In other words: how did women manage to write at all, given the relentless patriarchal indoctrination that surrounded them from the moment they were born? Gilbert and Gubar avoid this question, blandly stating as the conclusion of their first chapter that "Despite the obstacles presented by those twin images of angel and monster, despite the fears of sterility and the anxieties of authorship from which women have suffered, generations of texts have been possible for female writers" (44). Indeed, but why? Only a more sophisticated account of the contradictory, fragmentary nature of patriarchal ideology would help Gilbert and Gubar to answer this question. . . .

 

Feminists must be able to account for the paradoxically productive aspects of patriarchal ideology (the moments in which the ideology backfires on itself, as it were) as well as for its obvious oppressive implications if they are to answer the tricky question of how it is that some women manage to counter patriarchal strategies despite the odds stacked against them.

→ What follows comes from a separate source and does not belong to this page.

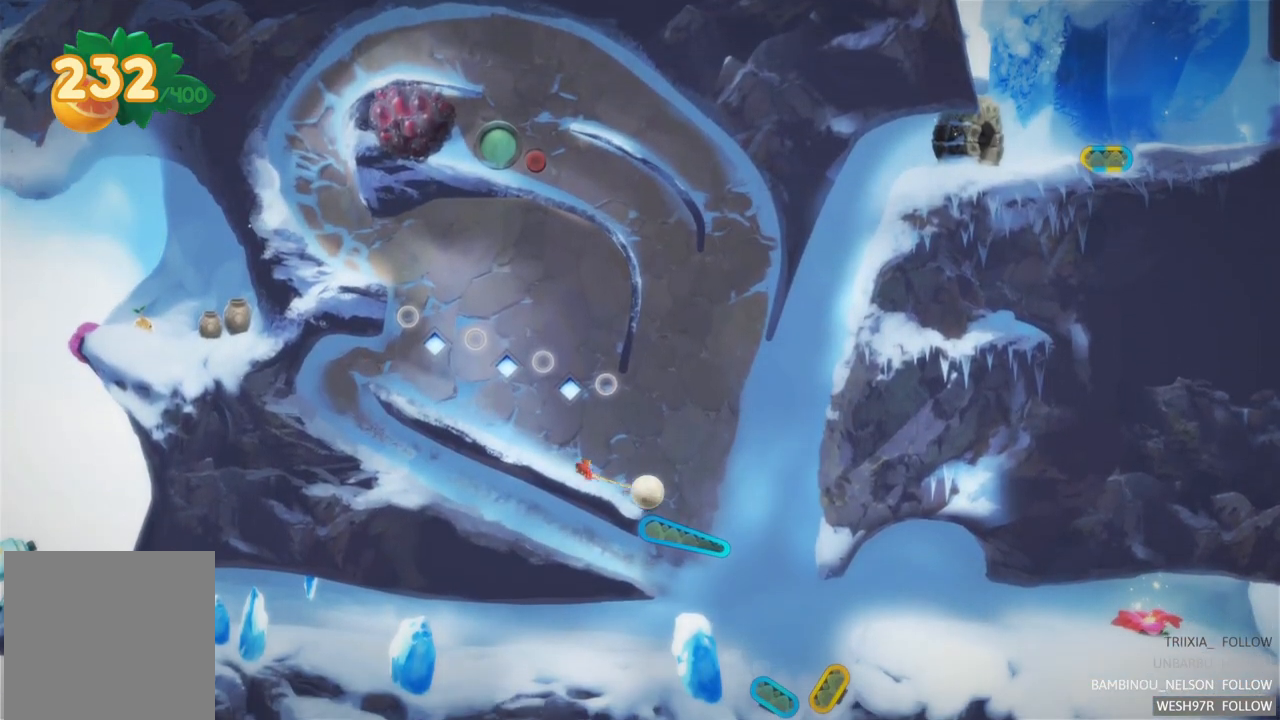
{"buttons": [], "left_stick": "center", "right_stick": "center", "events": [[217, "L2", "down"], [467, "L2", "up"]]}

In the nineteenth century, for instance, it would seem true to say that bourgeois patriarchy 's predilection for liberal humanism as a "legitimizing ideology" lent ammunition and arguments to the growing bourgeois feminist movement.  If one held that the rights of the individual were sacred, it became increasingly difficult to argue that women's rights somehow were not. Just as Mary Wollstonecraft's essay on the rights of woman was made possible by the emancipatory if bourgeois-patriarchal ideas of liberté, egalité and fraternité,so John Stuart Mill's essay on the subjection of women was the product of patriarchal liberal humanism. Gilbert and Gubar overlook these points, referring to Mill only twice en passant, and both times as a parallel to Mary Wollstonecraft. Their theory of covert and inexpressed rage as the essence of century "femaleness" cannot comfortably cope with a "male" text that openly tackles the problem of women's oppression.

 

This impasse in Gilbert and Gubar's work is both accentuated and compounded by their persistent use of the epithet "female." It has long been an established practice among most feminists to use "feminine" (and "masculine") to represent social constructs (patterns of sexuality and behavior imposed by cultural and social norms), and to reserve "female" and "male" for the purely biological aspects of sexual difference. Thus "feminine" represents nurture and "female" nature in this usage. "Femininity" is a cultural construct: one isn't born a woman, one becomes one, as Simone de Beauvoir puts it. Seen in this perspective, patriarchal oppression consists of imposing certain social standards of femininity on all biological women, in order precisely to make us believe that the chosen standards for "femininity" are natural. Thus a woman who refuses to conform can be labeled both unfeminine and unnatural. It is in the patriarchal interest that these two terms (femininity and femaleness) stay thoroughly confused. Femininists, on the contrary, have to disentangle this confusion, and must therefore always insist that though women undoubtedly are female, this in no way guarantees that they will be feminine. This is equally true whether one defines femininity in the old patriarchal ways or in a new feminist way.

 

Gilbert and Gubar's refusal to admit a separation between nature and nurture at the lexical level renders their whole argument obscure. For what is this "female creativity" they are studying? Is it a natural, essential, inborn quality in all women? Is it "feminine" creativity in the sense of a creativity conforming to certain social standards of female behavior, or is it a creativity typical of a feminine subject position in the psychoanalytical sense? Gilbert and Gubar seem to hold the first hypothesis, though in a slightly more historicized form: in a given patriarchal society all women (because they are biologically female) will adopt certain strategies to counter patriarchal oppression. These strategies will be "female" since they will be the same for all women submitted to such conditions. Such an argument relies heavily on the assumption that patriarchal ideology is homogeneous and all-encompassing in its effects. It also gives little scope for an understanding of how genuinely difficult it is for women to achieve anything like "full femininity," or of the ways in which women can come to take up a masculine subject position--that is to say, become solid defenders of the patriarchal status quo.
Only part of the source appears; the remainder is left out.